A review of Winning with Data

On the advice of a former colleague, I recently read Winning with Data: Transform Your Culture, Empower Your People, and Shape the Future by Tomasz Tunguz and Frank Bien.

This book was a bunch of just-so stories about how companies used a data-driven methodology (via Looker) to improve their business. It also mixed in some unrelated stuff; e.g. how to do pitches. I found this quite underwhelming, but here were some interesting quotes.


Brutal intellectual honesty aims to slay the HIPPO, or the highest-paid person's opinion, as the determining factor of the direction of a project, team, or company. Left unmitigated, this management artifact wreaks disastrous consequences on companies.

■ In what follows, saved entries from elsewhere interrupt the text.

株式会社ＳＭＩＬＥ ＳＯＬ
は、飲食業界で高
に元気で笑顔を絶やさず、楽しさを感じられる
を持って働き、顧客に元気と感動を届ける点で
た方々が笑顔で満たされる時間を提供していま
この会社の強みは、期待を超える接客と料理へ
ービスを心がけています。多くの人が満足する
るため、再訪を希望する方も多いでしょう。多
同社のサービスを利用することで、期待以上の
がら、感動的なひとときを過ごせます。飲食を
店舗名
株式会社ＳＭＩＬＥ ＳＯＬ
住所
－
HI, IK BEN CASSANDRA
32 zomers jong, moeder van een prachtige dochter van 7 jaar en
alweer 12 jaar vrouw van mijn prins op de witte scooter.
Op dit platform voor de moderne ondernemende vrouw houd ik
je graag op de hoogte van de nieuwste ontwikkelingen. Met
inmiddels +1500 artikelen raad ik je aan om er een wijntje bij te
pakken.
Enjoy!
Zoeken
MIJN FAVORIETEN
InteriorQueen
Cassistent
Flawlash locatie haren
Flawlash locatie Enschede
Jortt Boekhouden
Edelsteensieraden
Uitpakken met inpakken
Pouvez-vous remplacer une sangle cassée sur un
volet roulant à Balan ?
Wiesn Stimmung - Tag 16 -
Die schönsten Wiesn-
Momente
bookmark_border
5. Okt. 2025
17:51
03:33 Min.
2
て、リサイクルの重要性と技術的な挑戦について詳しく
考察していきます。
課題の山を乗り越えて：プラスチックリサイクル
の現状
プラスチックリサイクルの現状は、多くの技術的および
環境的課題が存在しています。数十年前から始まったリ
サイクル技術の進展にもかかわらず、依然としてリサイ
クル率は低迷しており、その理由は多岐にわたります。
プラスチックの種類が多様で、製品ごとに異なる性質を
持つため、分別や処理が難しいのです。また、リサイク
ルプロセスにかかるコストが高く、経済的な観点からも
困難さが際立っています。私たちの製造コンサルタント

This is particularly relevant to companies that try to bring a more data driven approach to decision making and might have to counter traditional decision making. I think this was a place where there was a lot of potential for more interesting exploration: how do you convince a team to switch to a data driven culture (e.g. the old school scouts in Moneyball).

“What decisions would that analysis inform?”

When being asked to do some involved/length analysis, make sure the result would have real business impact.

Upworthy's use of attention minutes, rather than the traditional cost per thousand impressions, as a metric for charging advertisers aligns the incentives of readers, journalists, and advertisers.

The use of derived measures here reminds me of the use of “risk tolerance” by the google SRE teams https://landing.google.com/sre/book/chapters/embracing-risk.html

The Z score is determined by the desired p-value / confidence interval. Let's choose an 80 percent confidence interval. The Z score is 1.28.

The standard of deviation is measured on a scale from 0 to 1. Most people use 0.5 since it is the most forgiving value and will generate the largest sample size.

The margin of error is also called the confidence interval.

$$ SampleSize = \frac{ZScore^2 * StandardOfDeviation * (1 - StandardOfDeviation)}{MarginOfError^2} $$

A convenient formula to compute required sample size for a statistically relevant study.

Their analysis showed 10 slides is the optimal length for fundraising pitches:

Company Purpose: the mission or goal of the business

Problem: the complication with the status quo that creates the opportunity for the business to pursue

Solution: the company's proposed idea to resolve the problem

Why Now: why should this idea succeed now, when no one has succeeded with it before?

Market Size: if the business were to succeed, how valuable could it be?

Product: typically, a demonstration of the product or images of the technology

Team: the members of the founding and executive team, often including key advisors and investors

Business Model: an overview of the business' pricing strategy and unit economics.

Competition: a description of the alternatives and substitutes and how the startup intends to differentiate itself

Financials: a pro-forma profit and loss projection of the business. In Docsend's analysis, investors spend the most time on this slide to understand the long-term profitability of the business and the amount of capital required to sustain the company.

I think this list of 10 slides is likely to be good for nearly any pitch, including for internal presentation.